Can someone confirm what rate or class of prsi should be paid if you are a non proprietary ie under 15%

Im currently on class S1 but i think i should be on A0, can i claim back the difference as i think i have being paying the wrong prsi for three years.

Thanks


----------



## Graham_07 (25 Jan 2010)

The 15% test is a Revenue one to determine eligibility for the PAYE employee Tax Credit. The DSFA apply a less scientific approach and take into account the issue of overall control of the enterprise. A shareholder with less than 15% may still be deemed to have control in some circumstances when taken with other connected persons shareholdings and in that case might still be S class. 

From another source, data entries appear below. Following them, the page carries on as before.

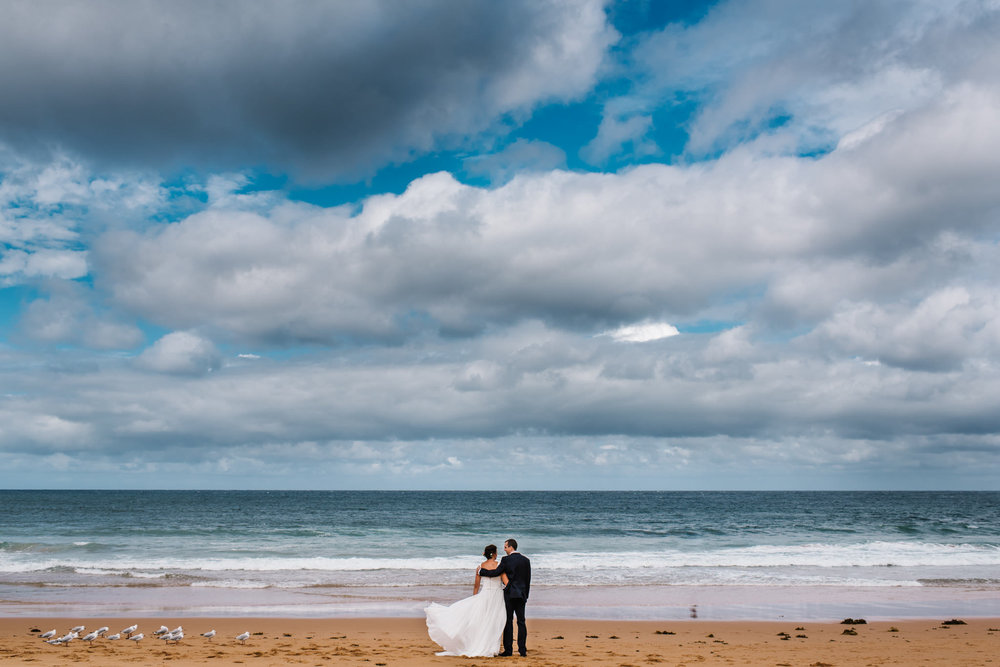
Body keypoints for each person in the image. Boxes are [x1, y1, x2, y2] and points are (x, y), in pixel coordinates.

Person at [425, 544, 506, 657]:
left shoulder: (480, 567)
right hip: (497, 596)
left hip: (485, 595)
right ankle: (492, 648)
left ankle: (483, 645)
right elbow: (506, 582)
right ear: (494, 554)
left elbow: (476, 586)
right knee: (494, 622)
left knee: (483, 621)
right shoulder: (500, 566)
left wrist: (474, 598)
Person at [479, 538, 531, 657]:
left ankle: (508, 650)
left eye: (506, 547)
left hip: (509, 595)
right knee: (521, 622)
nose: (504, 549)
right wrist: (526, 594)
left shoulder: (506, 560)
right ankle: (522, 650)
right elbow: (528, 580)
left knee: (508, 621)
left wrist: (482, 572)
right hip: (522, 595)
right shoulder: (526, 560)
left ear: (511, 547)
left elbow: (496, 572)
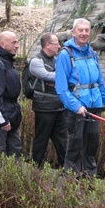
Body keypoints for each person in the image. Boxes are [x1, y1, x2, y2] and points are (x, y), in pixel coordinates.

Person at [55, 18, 105, 177]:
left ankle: (90, 176)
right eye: (80, 30)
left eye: (86, 30)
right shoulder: (66, 54)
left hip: (94, 106)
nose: (84, 33)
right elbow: (62, 89)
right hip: (76, 107)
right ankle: (71, 175)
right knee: (75, 143)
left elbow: (99, 82)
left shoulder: (92, 53)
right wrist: (76, 106)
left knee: (92, 142)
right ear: (73, 32)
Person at [29, 33, 67, 168]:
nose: (59, 46)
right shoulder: (36, 61)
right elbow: (46, 75)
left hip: (59, 106)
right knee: (42, 139)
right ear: (47, 45)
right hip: (44, 107)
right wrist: (62, 76)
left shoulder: (56, 60)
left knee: (62, 140)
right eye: (56, 43)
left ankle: (67, 168)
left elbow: (61, 74)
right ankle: (36, 167)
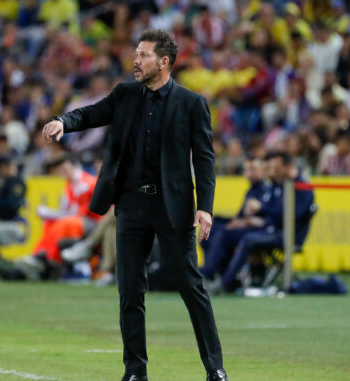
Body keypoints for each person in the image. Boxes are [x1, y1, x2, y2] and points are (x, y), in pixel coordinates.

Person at [42, 29, 228, 381]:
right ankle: (135, 372)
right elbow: (91, 113)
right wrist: (63, 122)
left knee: (191, 288)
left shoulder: (192, 104)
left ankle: (215, 368)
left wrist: (205, 207)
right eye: (135, 53)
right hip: (130, 205)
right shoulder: (125, 94)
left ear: (164, 62)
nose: (135, 60)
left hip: (173, 208)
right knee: (130, 291)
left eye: (143, 55)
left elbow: (205, 160)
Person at [216, 151, 315, 292]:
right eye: (271, 168)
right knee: (226, 231)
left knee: (248, 238)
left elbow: (290, 216)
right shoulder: (280, 184)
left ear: (288, 167)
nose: (272, 172)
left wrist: (262, 214)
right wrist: (255, 219)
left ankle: (225, 283)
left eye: (276, 168)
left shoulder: (302, 188)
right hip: (272, 229)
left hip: (286, 235)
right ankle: (220, 276)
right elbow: (274, 210)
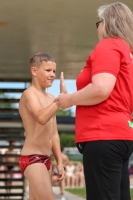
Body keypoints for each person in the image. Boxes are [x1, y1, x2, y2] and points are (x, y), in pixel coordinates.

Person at [56, 2, 133, 200]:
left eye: (98, 23)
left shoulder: (108, 46)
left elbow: (100, 88)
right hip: (122, 136)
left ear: (107, 23)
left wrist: (68, 100)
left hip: (102, 135)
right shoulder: (128, 53)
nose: (98, 28)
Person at [18, 52, 64, 200]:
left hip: (46, 159)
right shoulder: (29, 94)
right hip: (33, 158)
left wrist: (59, 161)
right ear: (34, 71)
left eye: (54, 71)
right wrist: (60, 100)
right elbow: (41, 118)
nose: (52, 75)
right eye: (48, 70)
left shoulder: (50, 98)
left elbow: (54, 133)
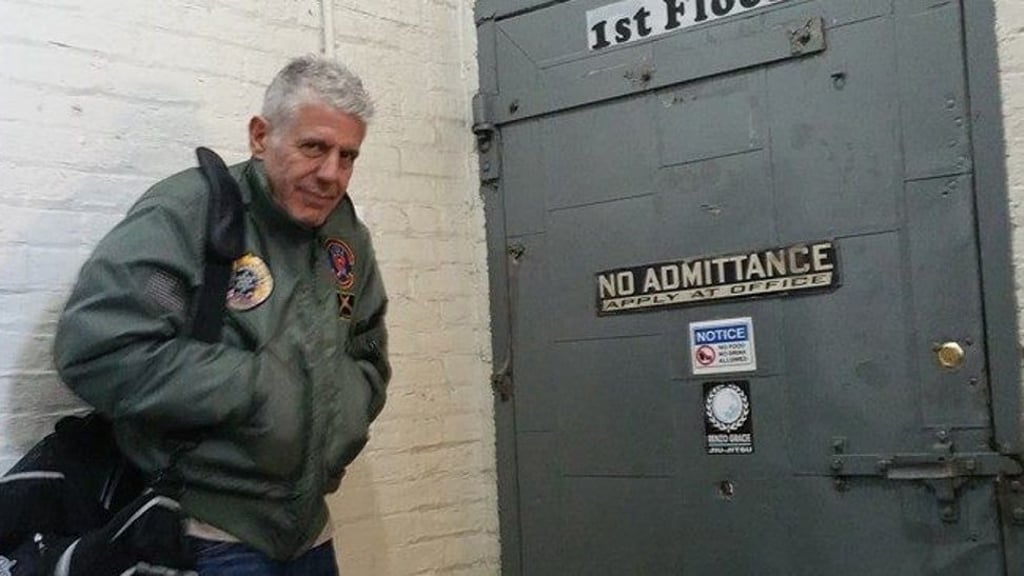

A <15% shareholder/director  with no connection to any of the other shareholder/directors might normally be expected to be on class A, however the only definitive answer is to contact Scope Section DSFA for a ruling.


----------



## Spudney (25 Jan 2010)

thanks i just did

PRSI Refunds Section,
Department of Social and Family Affairs, 
Oisn House,
212-213 Pearse Street, 
Dublin 2. 

Tel: (01) 6732586 

Fax: (01) 6732460

they said i was an A1

If i have been paying S1 for 3 years would i be entitled to a refund?


----------



## patftrears (25 Jan 2010)

Spudney said:


> they said i was an A1
> 
> If i have been paying S1 for 3 years would i be entitled to a refund?


No you/company owe them money. Class S is only one deduction. Class A is 2, employee and employer.

Current Rates
A1 - http://www.welfare.ie/EN/Publications/SW14/SW14_10/Pages/ClassA.aspx

S1 - http://www.welfare.ie/EN/Publications/SW14/SW14_10/Pages/ClassS.aspx


----------